Starbucks CEO Howard Schultz said he has been "stunned" by the response to his call for a boycott on political donations in response to Washington's poor handling of the debt-ceiling issue.
"We've touched a nerve," said the CEO of the coffee behemoth on Wednesday in an exclusive interview with TheWrap. "There's such a groundswell of disappointment and concern with regard to the leadership in Washington and crisis of confidence that we have."
He called for a suspension of donations to all incumbents, including President Obama, until a proper deal on the debt is achieved. He said he would announce a list of corporate leaders who had signed on to the no-donation pledge next week.
Complications have emerged from Schultz's initiative, in which some are worried about imbalance if supporters of only one party participate. A Starbucks spokesman said that was being addressed, and an escrow account for donations was under consideration.
Schultz told TheWrap that he has been deluged by emails and phone calls from corporate leaders and regular Americans in response to his call this week for a bipartisan ban on all political donations until a complete agreement on the debt deal is reached.
"What has surprised me the most is emails I've received from so many American people, working people," he said. "These are people I don't know, and will never meet who've lost their jobs, lost their house. These stories would make you cry. They don't have a voice."
The Washington brinksmanship resulted in a stopgap solution for increasing the debt ceiling that has angered the country and led to a downgrade in the nation's credit rating by Standard & Poor's.
"What I'm trying to do is through the lens of bipartisanship send a signal about the need for civility, and the absolute sense of urgency that Congress or president don't seem to have," Schultz said.

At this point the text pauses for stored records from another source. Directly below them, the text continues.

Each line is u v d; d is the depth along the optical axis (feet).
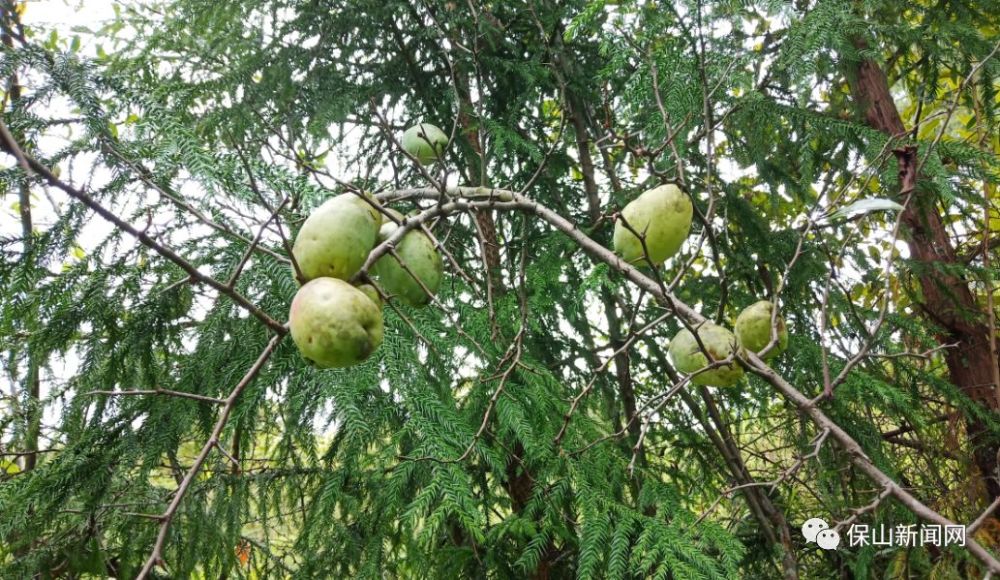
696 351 6.29
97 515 8.55
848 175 10.50
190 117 10.88
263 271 8.00
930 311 12.00
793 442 11.87
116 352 8.18
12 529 7.84
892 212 10.85
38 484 7.58
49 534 9.39
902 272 11.36
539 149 12.07
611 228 11.44
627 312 11.43
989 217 12.51
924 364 12.27
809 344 10.02
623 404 11.84
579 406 9.16
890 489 4.93
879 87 11.94
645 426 5.79
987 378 11.59
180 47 10.93
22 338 8.55
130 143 7.89
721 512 12.98
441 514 6.73
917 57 12.84
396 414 8.66
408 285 5.82
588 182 11.57
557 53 11.14
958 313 11.16
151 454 7.88
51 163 7.52
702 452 13.14
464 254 12.25
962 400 10.23
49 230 7.62
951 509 11.43
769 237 10.77
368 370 7.68
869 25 8.42
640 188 10.45
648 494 8.32
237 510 9.35
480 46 11.78
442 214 6.24
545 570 9.76
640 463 10.16
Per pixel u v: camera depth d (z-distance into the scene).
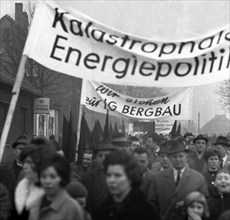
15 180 7.11
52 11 5.98
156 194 6.81
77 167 8.11
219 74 6.07
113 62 6.06
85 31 6.02
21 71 5.64
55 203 4.07
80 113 10.95
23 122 22.98
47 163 4.05
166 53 6.07
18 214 4.52
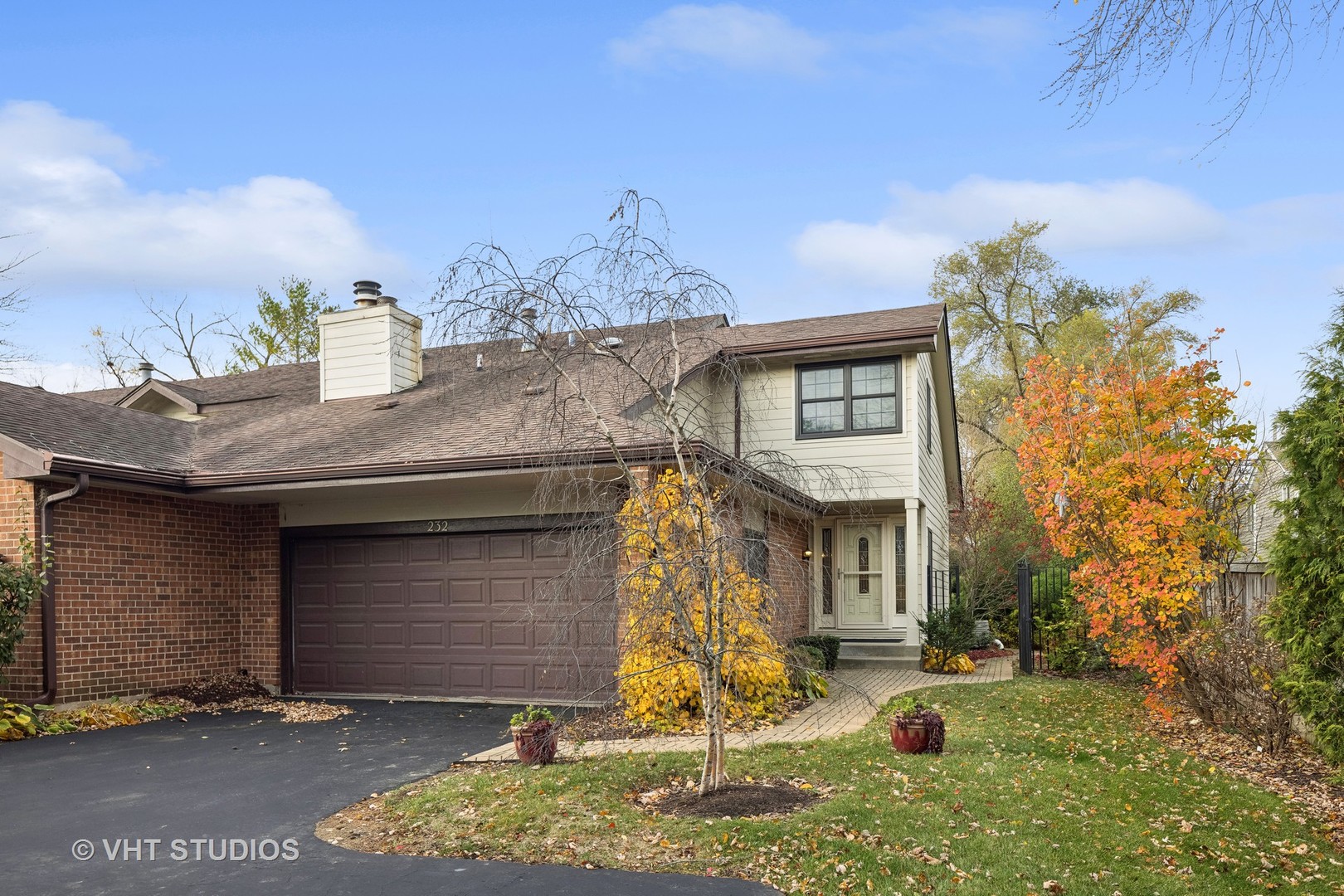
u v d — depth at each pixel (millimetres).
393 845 6012
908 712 8484
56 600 11211
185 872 5531
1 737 9875
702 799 6785
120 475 11445
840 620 18406
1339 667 7691
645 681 9789
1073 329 33000
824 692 12195
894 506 17609
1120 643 11141
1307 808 7082
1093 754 8617
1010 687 13352
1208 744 9461
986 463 36906
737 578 7930
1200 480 10797
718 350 8773
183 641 12961
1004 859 5492
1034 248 36969
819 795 6887
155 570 12617
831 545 18688
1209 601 12320
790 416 16781
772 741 8992
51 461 10641
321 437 13664
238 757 8969
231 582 13891
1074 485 10539
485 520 12734
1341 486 7652
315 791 7559
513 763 8242
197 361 34531
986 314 36969
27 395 13508
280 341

"All those people should be in Washington. I don't begrudge them a vacation - but not in a crisis."
In his call to action, Schultz also invited corporate leaders to improve the country's economic climate by committing to create jobs individually in their companies.
He said Starbucks, which a few years ago shed several thousand jobs during the economic downturn, would accelerate store openings in the United States to create jobs this year.
The company hired 36,000 people since January, according to a spokesman, an increase of 15 percent over the previous year. Some 3,700 of those were new positions, the rest were through employee turnover.
Schultz said that he was moved to call for the boycott out of frustration with Washington.
"There's a seismic change in the cause and effect of a lack of leadership in Washington," he said. "The S&P downgrade, while a reflection of the balance sheet, is as much a reflection of the dysfunctionality and lack of confidence in political system. There has to be a change."
Schultz said he was worried that the lack of confidence could spread through global markets, and prolong economic decline.
But he is not the only corporate leader calling for action. This week Warren Buffett called for higher taxes for the super-rich, including himself.
Schultz said he had spoken to Buffett this week, but would not say if the billionaire would join his pledge.